Questo risultato è una mazzata tremenda per il Barcellona visto che ora ai nerazzurri basterà battere, tra le mura amiche, il Plzen per qualificarsi agli ottavi di finale di Champions League. E dire che tutto il popolo catalano aveva preparato questa partita come fosse una finale, dimostrando - peraltro - come sia caduto in basso un club storico come il Barcellona, solitamente abituato a competere per vincere e adesso ridotto a fare la guerra per una partita dei gironi di coppa.

Xavi ha passato una settimana a caricare di pressioni i suoi giocatori, l'ambiente e, soprattutto, l'arbitro, viste le continue polemiche per il match dell'andata dove non venne assegnato un rigore al Barcellona per un fallo di mano di Dumfries. Una settimana di chiamata alle armi, “Il Camp Nou sarà il vostro inferno”, minacce via social ai giocatori (Bastoni su tutti), divieto di ingresso allo stadio indossando indumenti e vessilli nerazzurri (e meno male che il calcio è uno sport che unisce e che proprio i catalani si dimostrano molto attivi nelle campagne contro l'omofobia e quant'altro) cori offensivi nei confronti dell'Inter per tutto il riscaldamento delle squadre. Una serie di atteggiamenti, su cui bisognerebbe aprire una indagine, che ha portato esattamente al risultato non voluto visto che il Barcellona è con la spalle al muro. Il Barcellona ha fatto tutto come esattamente dodici anni fa quando, prima della semifinale di ritorno contro l'Inter di Mourinho, aveva caricato a mille l'ambiente esponendo lo storico striscione “remuntada” che, come la storia insegna, non ci fu, anzi, furono i nerazzurri a qualificarsi per la finale di Madrid poi vinta ai danni del Bayern Monaco.

I catalani, oltre che deboli e impauriti, si sono dimostrati recidivi.
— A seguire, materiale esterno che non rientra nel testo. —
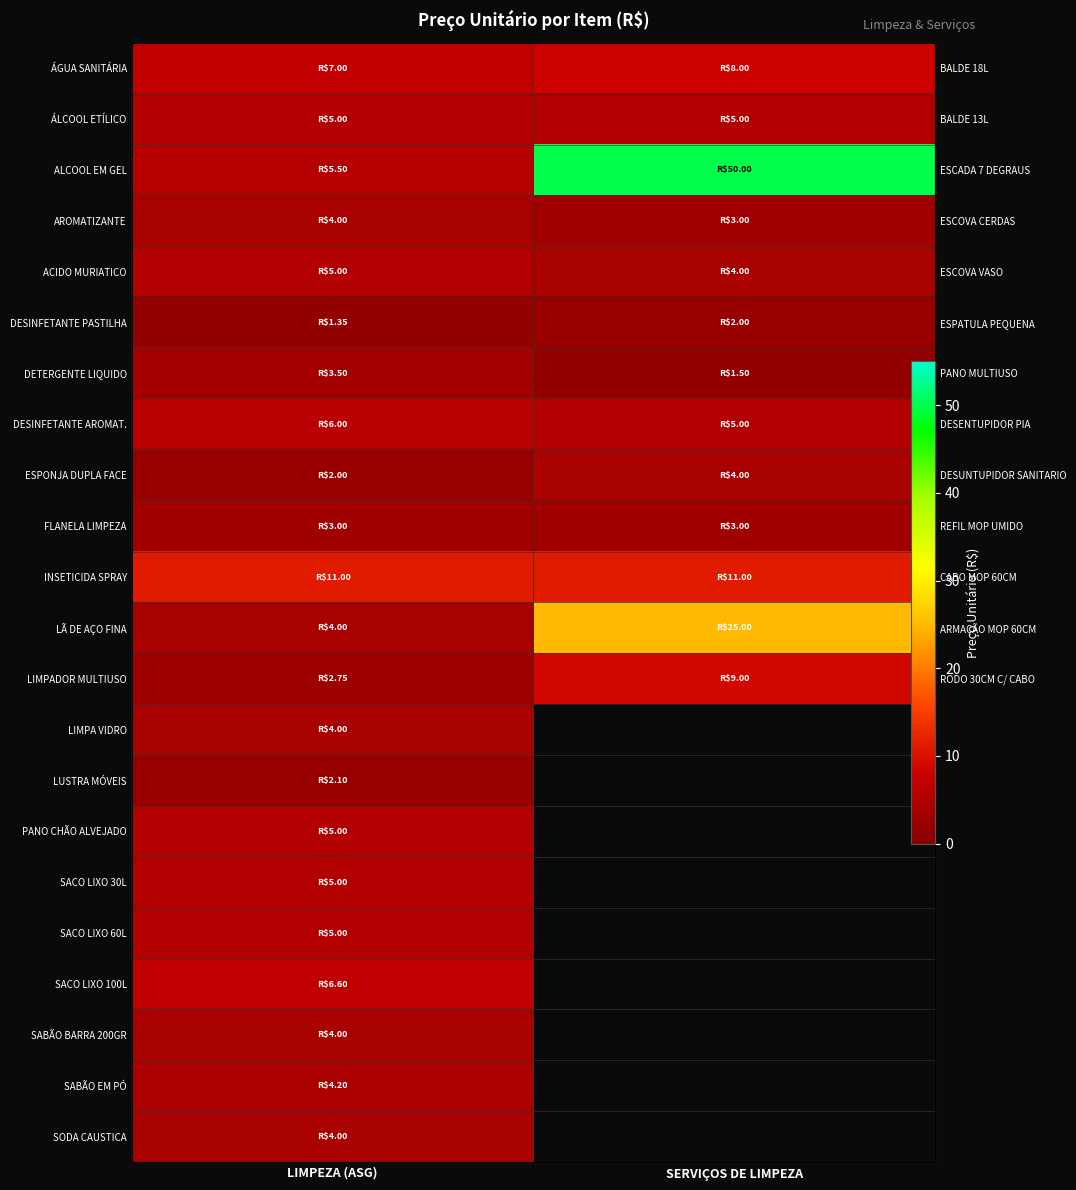

At how many categories does at least one series exceed 8?

2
La lezione non è stata imparata e ieri i ragazzi di Xavi si sono dimostrati come se fossero frenati da qualcosa. "Per loro un'ossessione, per noi un sogno", diceva un signore portoghese tanto amato in casa Inter e così odiato a Barcellona nel 2010, e così è stato. Loro volevano la guerra per riprendersi qualcosa (non si sa bene cosa) e alla fine chi ha lasciato il Camp Nou in lacrime è stato Pique, non certo Lautaro Martinez e il like galeotto di Messi non può far altro che colpire, non delicatamente, 90.000 catalani già distrutti nell'animo da 11 eroi vestiti di nero e azzurro. Buenos dias, culers, gracias por todo.